A "transaction server" would need to be written to complement this flow tool. This server would include a piece that wrapped around the user's entry point into the system and mirrored all commands sent to the transaction server (alternatively, all of the commands could be sent directly through the transaction server and re-routed there. This might have different effects on the servers, for example, in terms of performance, but would still be scalable, since many instances (and variations) of transaction servers could be made). The transaction server would keep track of where in the design flow events were occurring, and could respond in a variety of ways based upon user preference. For instance, it might simply prompt the front-end to warn the user that dependencies had not been updated yet, or on the other extreme, it could proceed to make all of the necessary updates and then proceed with the desired command.

Several issues that would have to be considered in this design would be how transactions would be maintained in the case that designs are passed directly from tool to tool (as opposed to always from user to tool and back). In this case, a variety of solutions might be implemented with the server. For instance, user information could be passed on at every point in the design flow, so that servers farther down the line would know whose design was being worked upon and how to reach the designer (this would also be useful for the sending of status and debug information, as well as to keep track of fee information in future systems with payment requirements). This might be included as the equivalent of "header information" in the command exchange API decided upon by the tool designers (or perhaps in the future as a common API set in the infrastructure by the system designers (us)).

Tools Location Service

Tools location service provide a graphical user-interface for users to peruse. Similar to user registration, there will be a URL for tool registration where an automated procedure is run. Tool providers will be asked to provide the following information regarding their tools during registration:

• Location
• Documentation (on-line or downloadable demonstration, usage information, etc.)
• Tool categorization (e.g. editing, simulation, game)
• Network bandwidth support
• Pricing¹
• Free
• Shareware
• Alpha/Beta (feedback mode)
• Per connection
• Connection time based
• Data processed based

Tool Validation

To deal with malicious tool registration, we could:

1. Perform manually the checking of each new site.

**Extracted data**
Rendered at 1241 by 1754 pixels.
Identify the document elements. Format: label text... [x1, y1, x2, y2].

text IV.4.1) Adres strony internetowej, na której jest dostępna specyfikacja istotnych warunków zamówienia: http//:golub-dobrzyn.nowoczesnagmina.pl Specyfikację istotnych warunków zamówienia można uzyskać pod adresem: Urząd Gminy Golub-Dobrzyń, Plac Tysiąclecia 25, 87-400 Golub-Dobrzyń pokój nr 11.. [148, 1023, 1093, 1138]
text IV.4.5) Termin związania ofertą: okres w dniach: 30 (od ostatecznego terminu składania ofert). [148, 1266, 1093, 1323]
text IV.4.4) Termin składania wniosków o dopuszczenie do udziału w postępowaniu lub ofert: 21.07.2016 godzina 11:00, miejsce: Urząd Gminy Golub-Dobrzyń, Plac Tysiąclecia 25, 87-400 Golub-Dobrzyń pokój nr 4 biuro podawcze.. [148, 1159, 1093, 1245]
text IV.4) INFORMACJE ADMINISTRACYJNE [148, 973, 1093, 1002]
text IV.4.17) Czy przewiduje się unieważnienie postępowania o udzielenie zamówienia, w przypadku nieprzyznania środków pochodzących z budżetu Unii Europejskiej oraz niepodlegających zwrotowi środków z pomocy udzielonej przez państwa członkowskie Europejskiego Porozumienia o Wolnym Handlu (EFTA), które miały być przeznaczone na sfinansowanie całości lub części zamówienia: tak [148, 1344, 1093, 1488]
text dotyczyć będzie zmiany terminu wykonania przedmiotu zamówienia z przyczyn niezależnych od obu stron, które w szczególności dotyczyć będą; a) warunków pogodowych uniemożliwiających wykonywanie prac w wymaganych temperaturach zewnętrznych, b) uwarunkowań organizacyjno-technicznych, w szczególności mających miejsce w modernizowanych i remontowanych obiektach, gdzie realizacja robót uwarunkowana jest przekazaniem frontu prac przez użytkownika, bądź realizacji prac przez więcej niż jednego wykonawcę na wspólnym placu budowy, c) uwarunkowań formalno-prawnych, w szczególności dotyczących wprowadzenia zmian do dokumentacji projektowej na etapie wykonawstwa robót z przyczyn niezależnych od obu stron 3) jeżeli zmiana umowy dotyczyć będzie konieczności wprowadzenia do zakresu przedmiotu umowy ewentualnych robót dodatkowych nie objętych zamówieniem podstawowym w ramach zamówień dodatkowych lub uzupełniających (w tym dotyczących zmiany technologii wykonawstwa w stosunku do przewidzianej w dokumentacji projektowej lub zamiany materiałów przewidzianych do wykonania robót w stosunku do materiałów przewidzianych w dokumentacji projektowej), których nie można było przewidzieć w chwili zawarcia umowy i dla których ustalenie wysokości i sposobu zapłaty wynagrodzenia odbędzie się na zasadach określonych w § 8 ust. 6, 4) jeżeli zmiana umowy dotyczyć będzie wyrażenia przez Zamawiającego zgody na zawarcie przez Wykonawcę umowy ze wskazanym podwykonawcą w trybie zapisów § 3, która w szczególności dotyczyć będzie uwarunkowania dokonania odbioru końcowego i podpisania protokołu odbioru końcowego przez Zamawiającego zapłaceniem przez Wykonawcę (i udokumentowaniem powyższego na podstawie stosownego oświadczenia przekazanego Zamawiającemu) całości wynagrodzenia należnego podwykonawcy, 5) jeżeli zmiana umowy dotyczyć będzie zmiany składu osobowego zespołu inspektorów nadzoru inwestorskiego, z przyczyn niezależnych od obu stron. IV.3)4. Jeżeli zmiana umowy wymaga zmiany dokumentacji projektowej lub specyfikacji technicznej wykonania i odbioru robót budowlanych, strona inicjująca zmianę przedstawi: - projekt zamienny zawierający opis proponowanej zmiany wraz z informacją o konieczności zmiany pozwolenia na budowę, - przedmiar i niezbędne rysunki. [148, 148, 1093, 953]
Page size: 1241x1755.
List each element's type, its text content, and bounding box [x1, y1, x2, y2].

**Tasks**
1 - Copy the passage from "Tools location service provide" up to and including "Alpha/Beta (feedback mode)", renaming "Shareware" to "Trialware".
2 - Answer these questions from the passage:
(a) What would the transaction server keep track of?
(b) What is run at the URL for tool registration?
(c) What is the first listed way to deal with malicious tool registration?

**The results**
1 -
Tools location service provide a graphical user-interface for users to peruse. Similar to user registration, there will be a URL for tool registration where an automated procedure is run. Tool providers will be asked to provide the following information regarding their tools during registration:

• Location
• Documentation (on-line or downloadable demonstration, usage information, etc.)
• Tool categorization (e.g. editing, simulation, game)
• Network bandwidth support
• Pricing¹
• Free
• Trialware
• Alpha/Beta (feedback mode)

2 -
(a) Where in the design flow events were occurring.
(b) An automated procedure.
(c) Manually checking each new site.